As a segue, I asked my sister the other day when we were having lunch if she was ever troubled by anxiety. She thought for quite a while, which I appreciated and then she said she thought she was, but what she did was immediately go outside and move very rapidly. This makes sense to me because she’s very athletic and in doing what she was doing she was naturally taking care of that anxiety. Then I asked her about abandonment and she said she thought she had it too. So I asked her if maybe we had it because there’s been so many people in the house with us when we were a little though we weren’t really connected. She found that really interesting. She’s still thinking.

 

 

Anyway, so my friend is sleeping in my guest room below me and I am so grateful to have a body in the house and have that body belong to somebody that I love and will love for the rest of my life.

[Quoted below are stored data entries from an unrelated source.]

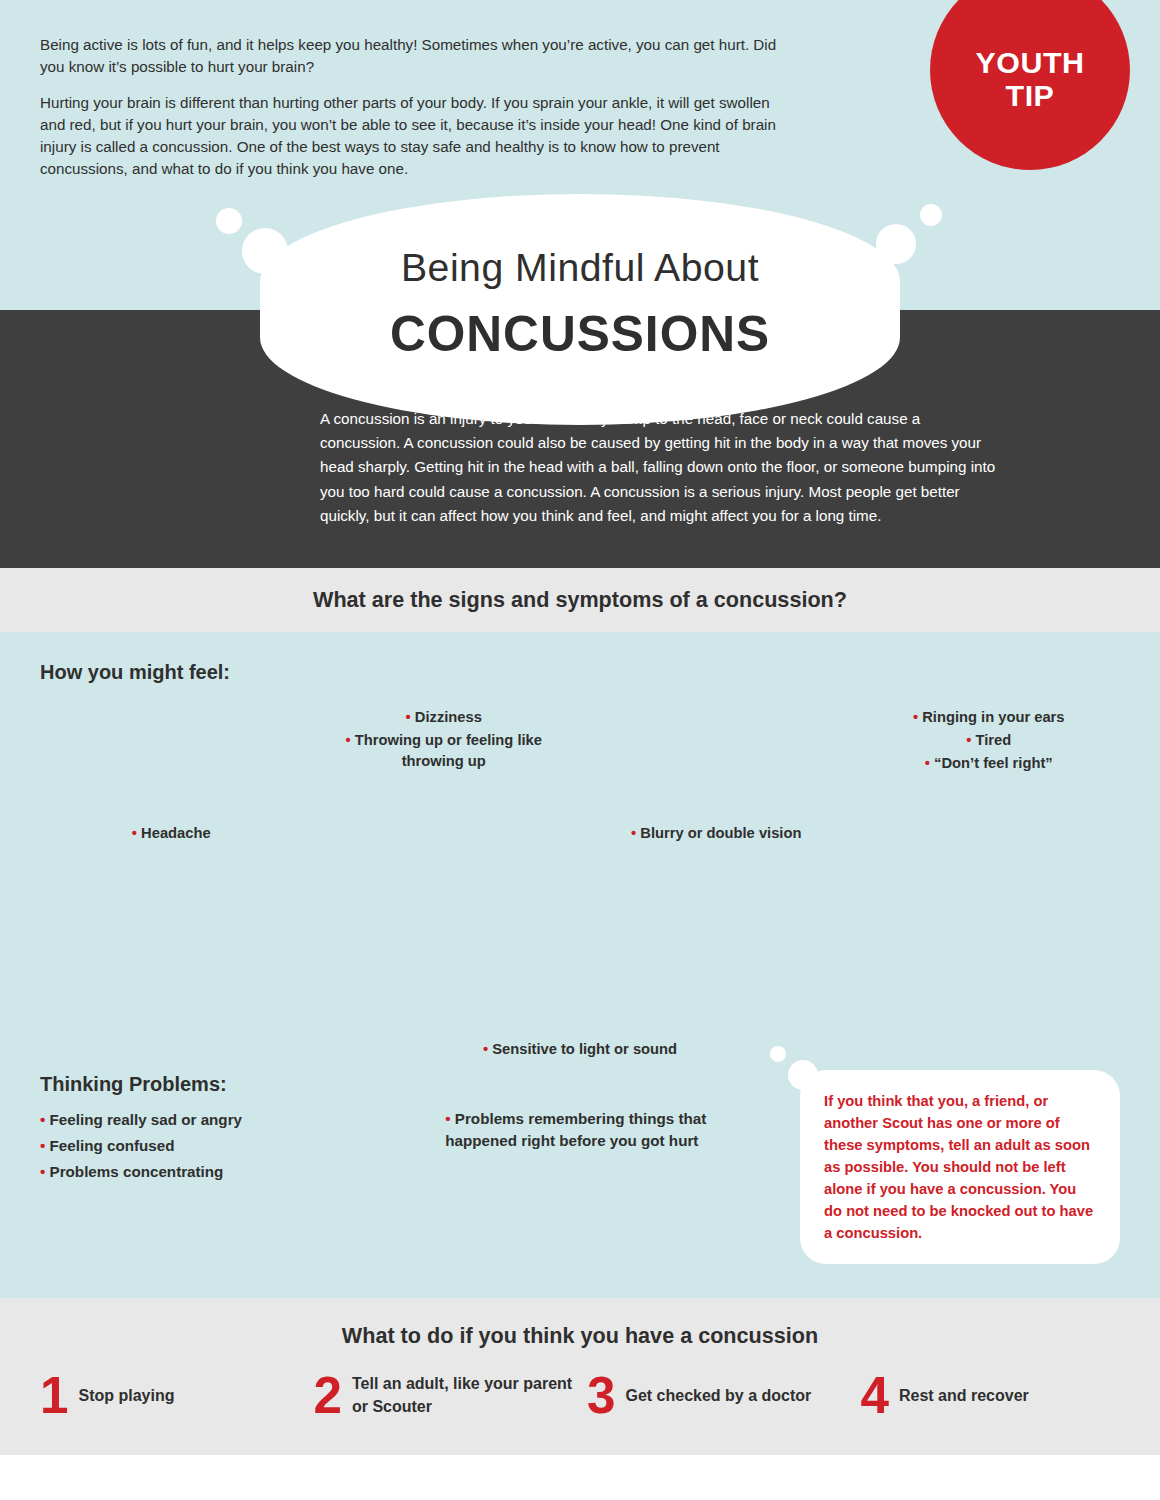YOUTH
TIP
Being active is lots of fun, and it helps keep you healthy! Sometimes when you’re active, you can get hurt. Did you know it’s possible to hurt your brain?
Hurting your brain is different than hurting other parts of your body. If you sprain your ankle, it will get swollen and red, but if you hurt your brain, you won’t be able to see it, because it’s inside your head! One kind of brain injury is called a concussion. One of the best ways to stay safe and healthy is to know how to prevent concussions, and what to do if you think you have one.
Being Mindful About CONCUSSIONS
WHAT IS A CONCUSSION?
A concussion is an injury to your brain. Any bump to the head, face or neck could cause a concussion. A concussion could also be caused by getting hit in the body in a way that moves your head sharply. Getting hit in the head with a ball, falling down onto the floor, or someone bumping into you too hard could cause a concussion. A concussion is a serious injury. Most people get better quickly, but it can affect how you think and feel, and might affect you for a long time.
What are the signs and symptoms of a concussion?
How you might feel:
Headache
Dizziness
Throwing up or feeling like throwing up
Blurry or double vision
Ringing in your ears
Tired
“Don’t feel right”
Sensitive to light or sound
Thinking Problems:
Feeling really sad or angry
Feeling confused
Problems concentrating
Problems remembering things that happened right before you got hurt
If you think that you, a friend, or another Scout has one or more of these symptoms, tell an adult as soon as possible. You should not be left alone if you have a concussion. You do not need to be knocked out to have a concussion.
What to do if you think you have a concussion
1 Stop playing
2 Tell an adult, like your parent or Scouter
3 Get checked by a doctor
4 Rest and recover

In the morning, we sat at the breakfast table and talked about our lives, and what we wish we had done but didn’t because anxiety had gotten in the way. She shared with me that she wanted to go to graduate school in journalism and I shared with her that I had wanted to go to law school. Both of us were afraid to apply because we were afraid to have to take the exams. Another form of anxiety which hits us both though we are both very intelligent women.

 

I don’t really know how you help people with anxiety. I know there are techniques that are helpful. I also know that it’s genetically-based and that some people are helped by medication. I think the most helpful thing to me was being in a long-term relationship with a man I could really count on, and I hope to have this happen again in my lifetime.

 

I see children with anxiety now and I see the parents trying to ignore it or push them into doing something. Anything to distract them from their anxiousness. I think that it would’ve helped me if some adult had noticed what was going on with me, and taught me some breathing techniques and explained to me that anxiety was merely a function of brain wiring gone off for a moment. What a blessing it might’ve been instead of having to wait 70 years to deal with some thing that had prevented me from having a life I have wanted so badly.

 

Now I think about my mother, dragging me out of the car and  driving away and immediately locking the door so I couldn’t run after the car and jump in. I wonder what she was thinking? I wonder if she was angry at me or I wonder if she was scared. If so, what could she have been scared of? I certainly was a child who was different than the others in the family. I was like the Wailing Wall in Jerusalem. I think I spent a lot of time as a child wailing at what went on in the world and at home.

 

It must’ve been hard to live with someone like me. Now I see that having this type of personality is helpful because one is automatically tuned into others and can help other people become stronger. There are many people in my life that I have helped with anxiety and helped with their own communication skills and helped with their job choices. I am proud of that, but there still is a part of me that will always be there. That little part that’s  always saying,  “What would you be like now if you hadn’t had anxiety? Where would you be?”

 

They say in life you should never go back and criticize your choices, but I disagree. I think it makes you stronger and more compassionate. If you can look at the choices you made, and see where you went wrong something softens inside you. Compassion comes along with acceptance. I’ll never go to the airport to drop off someone I love because all I will see is the back of my mother’s head getting smaller and smaller. I can’t change that moving picture nor the forlornness that accompanies it.

 

I can remind myself that nothing is forever. Friends come and go physically but they stay in your heart. There is no guarantee about anything in life but when  you are playing musical chairs you have to get up and find another chair when the music stops. The space in time when you have no place to sit is filled with possibilities not dangers. Even without a chair or a friend, there is a path. Along that path are many forms of love and support. I keep getting up when the music stops and setting out to find them.